Metatranscriptomic analyses of honey bee colonies

Authors: TOZKAR, OZGE - Middle East Technical University; KENCE, MERAL - Middle East Technical University; KENCE, AYKUT - Middle East Technical University; HUANG, QIANG - University Of Halle; Evans, Jay

Submitted to: Frontiers in Genetics
Publication Type: Peer Reviewed Journal
Publication Acceptance Date: 7/29/2015
Publication Date: 8/20/2015
Citation: Tozkar, O.C., Kence, M., Kence, A., Huang, Q., Evans, J.D. 2015. Metatranscriptomic analyses of honey bee colonies. Frontiers in Genetics. doi: 10.3389/fgene.2015.00100.

Interpretive Summary: Honey bees are under attack by a diverse set of parasites and pathogens. A first goal to managing these disease agents is to assess each threat and determine which are most important for bee colony losses. This assessment can now be done using genomic resources for honey bees and all of the microbes and parasites found in association with bees and colonies. Here we describe this approach, using data from healthy and failing bee hives from across Turkey, a country with extensive honey bee management. The results give new insights into pathogens tied to bee losses, helping to direct research on improving bee health. They also provide researchers and regulators with a comparative data set between the US and another major beekeeping country, allowing comparative analyses of common bee threats.

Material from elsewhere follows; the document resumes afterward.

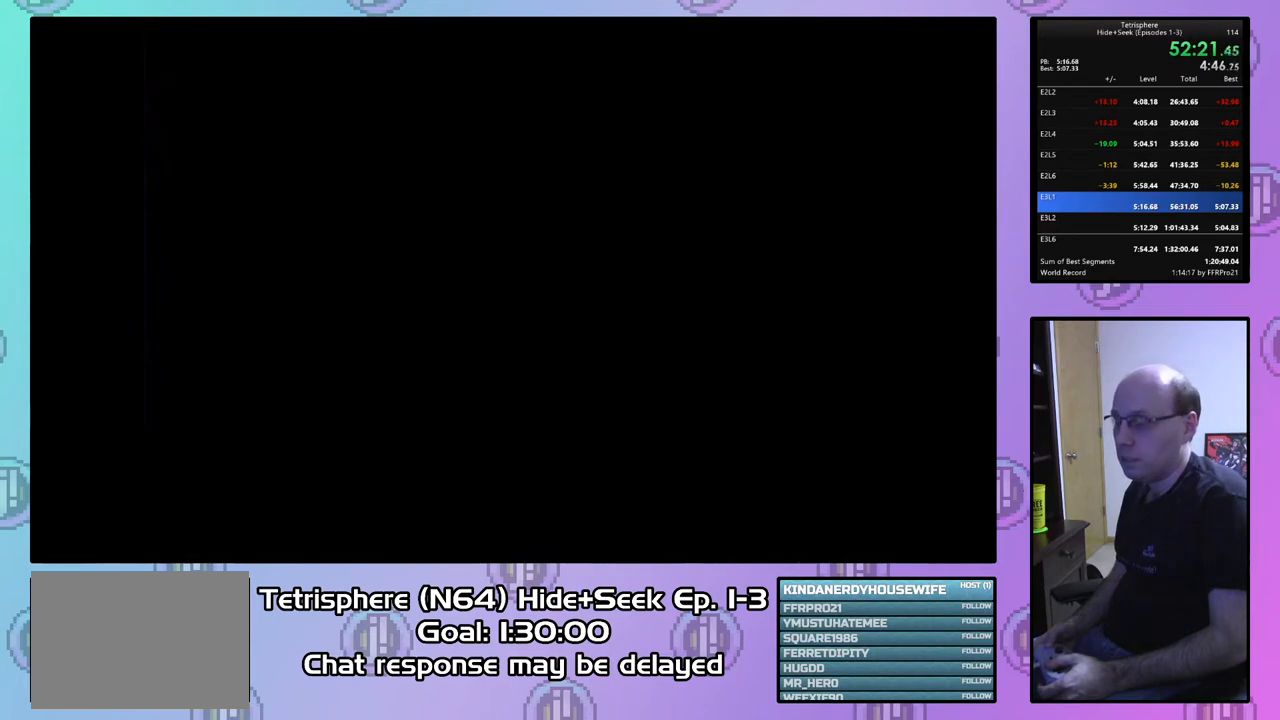
{"buttons": ["CIRCLE"], "right_stick": "center", "events": [[67, "CIRCLE", "down"], [67, "CROSS", "down"], [167, "CIRCLE", "up"], [167, "CROSS", "up"], [233, "CIRCLE", "down"], [233, "CROSS", "down"], [333, "CROSS", "up"], [367, "CIRCLE", "up"], [433, "CIRCLE", "down"], [433, "CROSS", "down"], [500, "CROSS", "up"]]}
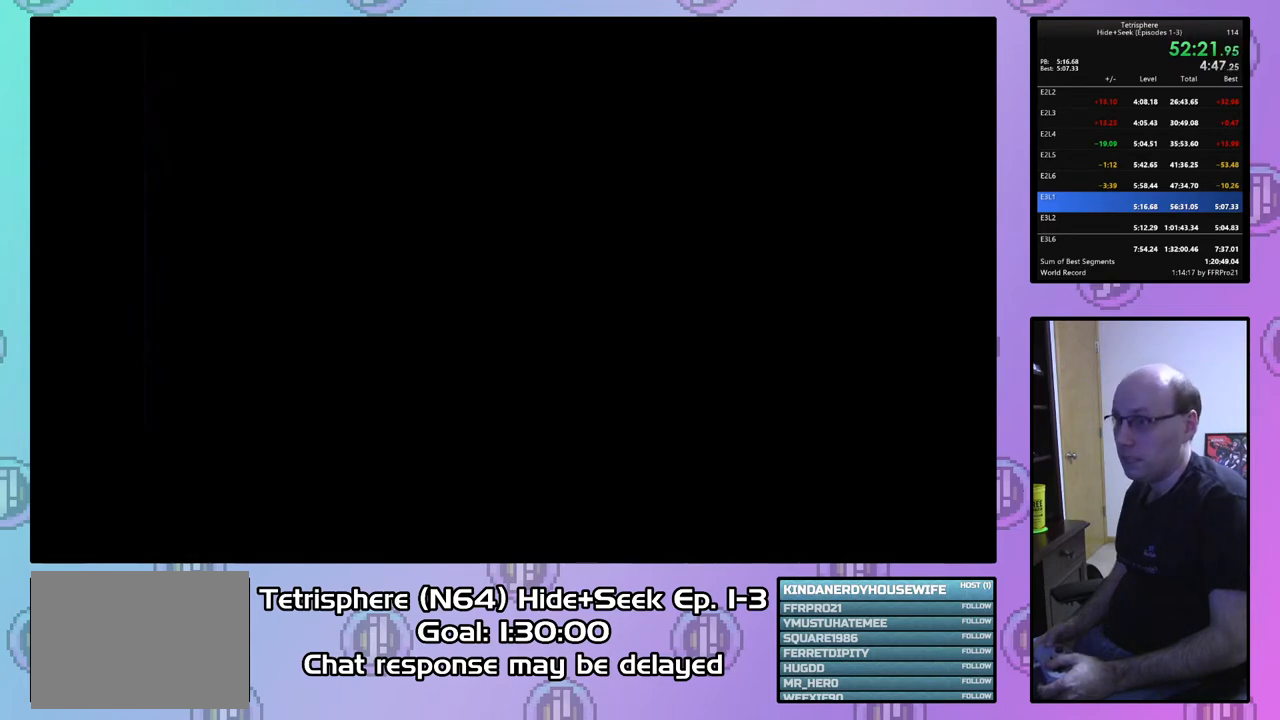
{"buttons": ["CROSS", "CIRCLE"], "right_stick": "center", "events": [[33, "CIRCLE", "up"], [100, "CIRCLE", "down"], [100, "CROSS", "down"], [200, "CIRCLE", "up"], [200, "CROSS", "up"], [267, "CIRCLE", "down"], [267, "CROSS", "down"], [367, "CIRCLE", "up"], [367, "CROSS", "up"], [433, "CIRCLE", "down"], [433, "CROSS", "down"]]}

Technical Abstract: Honey bees face numerous biotic threats from viruses to bacteria, fungi, protists, and mites. Here we describe a thorough analysis of microbes harbored by worker honey bees collected from field colonies in geographically distinct regions of Turkey. Turkey is one of the World’s most important centers of apiculture, harboring 5 subspecies of Apis mellifera L., approximately 20% of the honey bee subspecies in the world. We use deep ILLUMINA-based RNA sequencing to capture RNA species for the honey bee and a sampling of all non-endogenous species carried by bees. After trimming and mapping these reads to the honey bee genome, approximately 10% of the sequences (9-10 million reads per library) remained. These were then mapped to a curated set of public sequences containing ca. 60 megabase-pairs of sequence representing known microbial species associated with honey bees. Levels of key honey bee pathogens were confirmed using quantitative PCR screens. We contrast microbial matches across different sites in Turkey, showing new country recordings of Lake Sinai virus, two Spiroplasma bacterium species, symbionts Candidatus Schmidhempelia bombi, Frischella perrara, Snodgrassella alvi, Gilliamella apicola, Lactobacillus spp.), neogregarines, and a trypanosome species. By using metagenomic analysis, this study also reveals deep molecular evidence for the presence of bacterial pathogens (Melissococcus plutonius, Paenibacillus larvae), Varroa destructor-1 virus, Sacbrood virus, Apis filamentous virus and fungi. Despite this effort we did not detect KBV, SBPV, Tobacco ringspot virus, VdMLV (Varroa Macula like virus), Acarapis spp., Tropilaeleps spp. and Apocephalus (phorid fly). We discuss possible impacts of management practices and honey bee subspecies on microbial retinues. The described workflow and curated microbial database will be generally useful for microbial surveys of healthy and declining honey bees.